- [Work instruction]:
Turn the text below into a Markdown table with two columns, "Row" and "Line". Start at the line containing "CSS选择器的读取顺序：从右到左逐级匹配" and stop after the line containing "- 背景background系列". Number each row and leave out blank lines.

- [Data under study]:
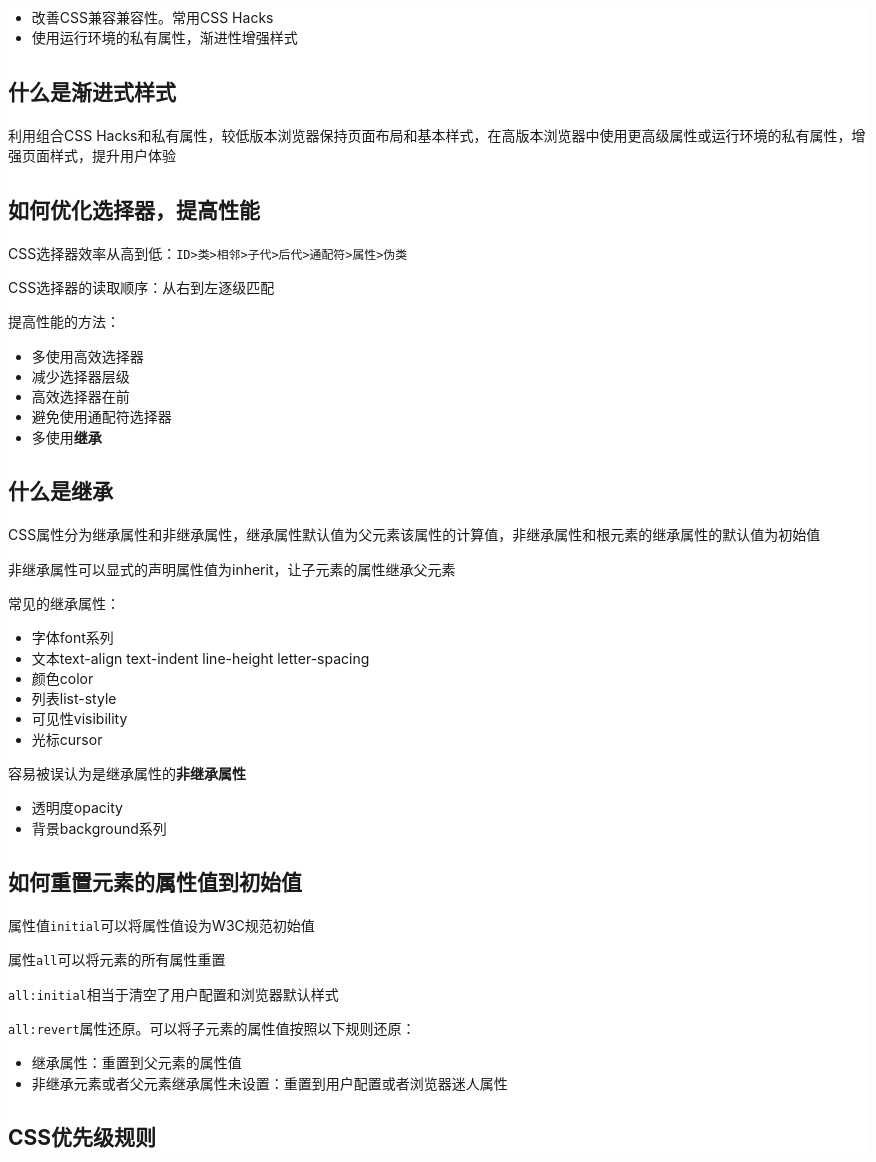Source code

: - 改善CSS兼容兼容性。常用CSS Hacks
- 使用运行环境的私有属性，渐进性增强样式

## 什么是渐进式样式

利用组合CSS Hacks和私有属性，较低版本浏览器保持页面布局和基本样式，在高版本浏览器中使用更高级属性或运行环境的私有属性，增强页面样式，提升用户体验

## 如何优化选择器，提高性能

CSS选择器效率从高到低：`ID>类>相邻>子代>后代>通配符>属性>伪类`

CSS选择器的读取顺序：从右到左逐级匹配
  
提高性能的方法：

- 多使用高效选择器
- 减少选择器层级
- 高效选择器在前
- 避免使用通配符选择器
- 多使用**继承**

## 什么是继承

CSS属性分为继承属性和非继承属性，继承属性默认值为父元素该属性的计算值，非继承属性和根元素的继承属性的默认值为初始值

非继承属性可以显式的声明属性值为inherit，让子元素的属性继承父元素

常见的继承属性：

- 字体font系列
- 文本text-align text-indent line-height letter-spacing
- 颜色color
- 列表list-style
- 可见性visibility
- 光标cursor

容易被误认为是继承属性的**非继承属性**

- 透明度opacity
- 背景background系列

## 如何重置元素的属性值到初始值

属性值`initial`可以将属性值设为W3C规范初始值

属性`all`可以将元素的所有属性重置

`all:initial`相当于清空了用户配置和浏览器默认样式

`all:revert`属性还原。可以将子元素的属性值按照以下规则还原：

- 继承属性：重置到父元素的属性值
- 非继承元素或者父元素继承属性未设置：重置到用户配置或者浏览器迷人属性

## CSS优先级规则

- [Output below]:
| Row | Line |
|---|---|
| 1 | CSS选择器的读取顺序：从右到左逐级匹配 |
| 2 | 提高性能的方法： |
| 3 | - 多使用高效选择器 |
| 4 | - 减少选择器层级 |
| 5 | - 高效选择器在前 |
| 6 | - 避免使用通配符选择器 |
| 7 | - 多使用**继承** |
| 8 | ## 什么是继承 |
| 9 | CSS属性分为继承属性和非继承属性，继承属性默认值为父元素该属性的计算值，非继承属性和根元素的继承属性的默认值为初始值 |
| 10 | 非继承属性可以显式的声明属性值为inherit，让子元素的属性继承父元素 |
| 11 | 常见的继承属性： |
| 12 | - 字体font系列 |
| 13 | - 文本text-align text-indent line-height letter-spacing |
| 14 | - 颜色color |
| 15 | - 列表list-style |
| 16 | - 可见性visibility |
| 17 | - 光标cursor |
| 18 | 容易被误认为是继承属性的**非继承属性** |
| 19 | - 透明度opacity |
| 20 | - 背景background系列 |